*PASSAGE PROVIDED*:
== == ==

CF 183C - Cyclic Coloring

We have a directed graph where every edge enforces a strict relationship between the colors of its endpoints. If a vertex has color c, then every outgoing neighbor must have color c + 1, wrapping around modulo k.

codeforcescompetitive-programmingdfs-and-similar

CF 183C - Cyclic Coloring

Rating: 2200
Tags: dfs and similar
Solve time: 3m 32s
Verified: yes

Solution

Problem Understanding

We have a directed graph where every edge enforces a strict relationship between the colors of its endpoints. If a vertex has color c, then every outgoing neighbor must have color c + 1, wrapping around modulo k.

Another way to write the condition is:

$color(v) \equiv color(u)+1 \pmod{k}$

Every directed edge increases the color by exactly one step in a cyclic numbering system.

The task is to find the largest possible k for which such an assignment exists.

The graph may contain self-loops and multiple edges. Self-loops are especially restrictive because an edge from a vertex to itself requires:

$color(u) \equiv color(u)+1 \pmod{k}$

which means k = 1.

The constraints are large enough that we need an almost linear solution. With up to 10^5 vertices and edges, any algorithm that tries all k values and validates them independently would become too slow. Quadratic graph traversals are ruled out immediately. We should expect something around O(n + m) or O((n + m) log n).

The tricky part is understanding what the coloring constraints really imply globally.

Suppose we walk along a directed path of length d. Every edge advances the color by one, so after traversing the path, the color difference between endpoints is forced to be d mod k.

Now consider a directed cycle of length L. Starting from a vertex and returning to it means:

$L \equiv 0 \pmod{k}$

So every directed cycle length must be divisible by k.

== == ==

*INSTRUCTIONS FOR THE TASK*: Please copy the stretch of the Cyclic Coloring solution from "The constraints are" through "O((n + m) log n).", swapping "vertices" for "nodes".

*DATASET EXTRACT*:

== == ==

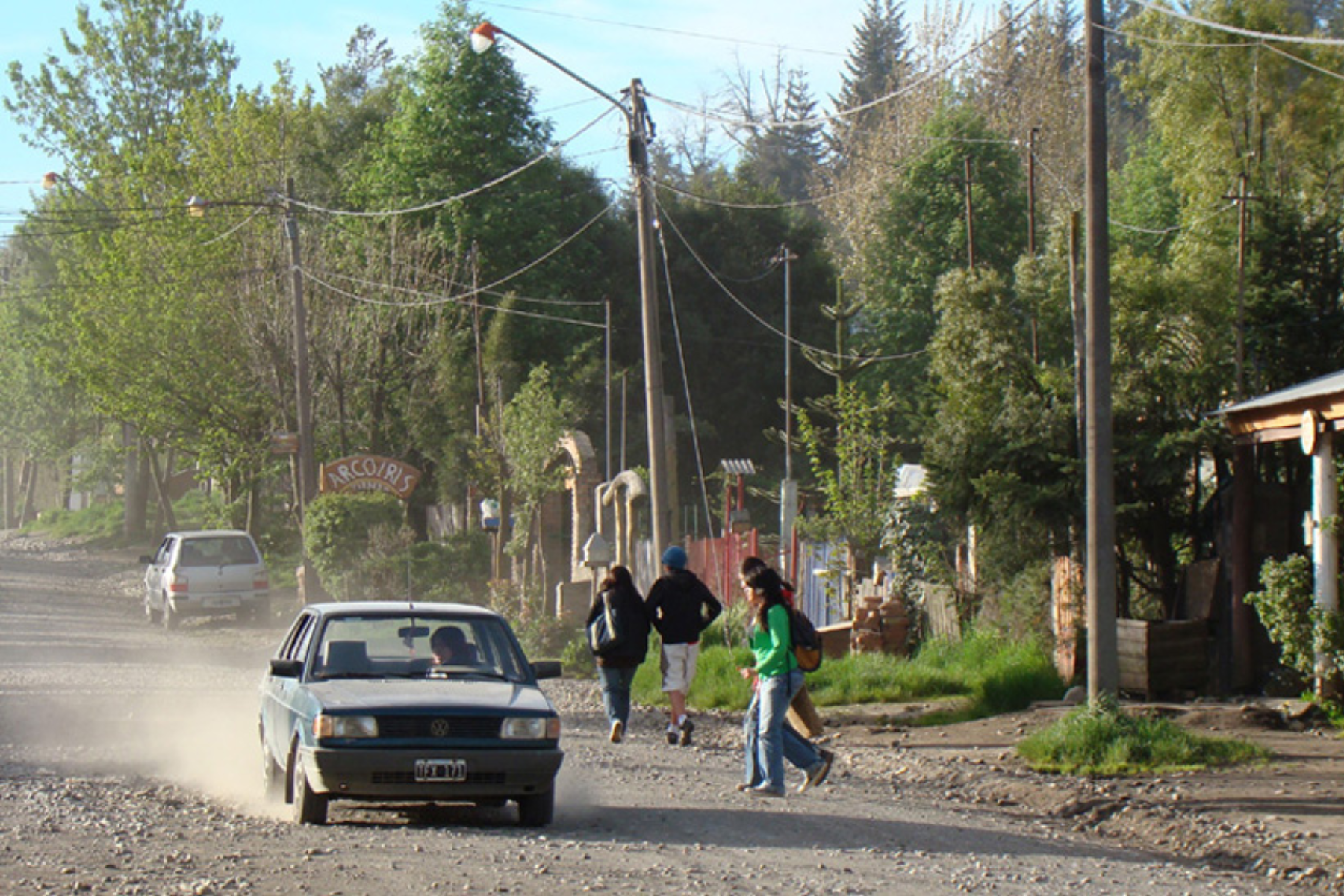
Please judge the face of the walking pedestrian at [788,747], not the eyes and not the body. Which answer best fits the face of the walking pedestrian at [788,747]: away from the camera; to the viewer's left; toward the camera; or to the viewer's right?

== == ==

*SOLVED EXERCISE*:
The constraints are large enough that we need an almost linear solution. With up to 10^5 nodes and edges, any algorithm that tries all k values and validates them independently would become too slow. Quadratic graph traversals are ruled out immediately. We should expect something around O(n + m) or O((n + m) log n).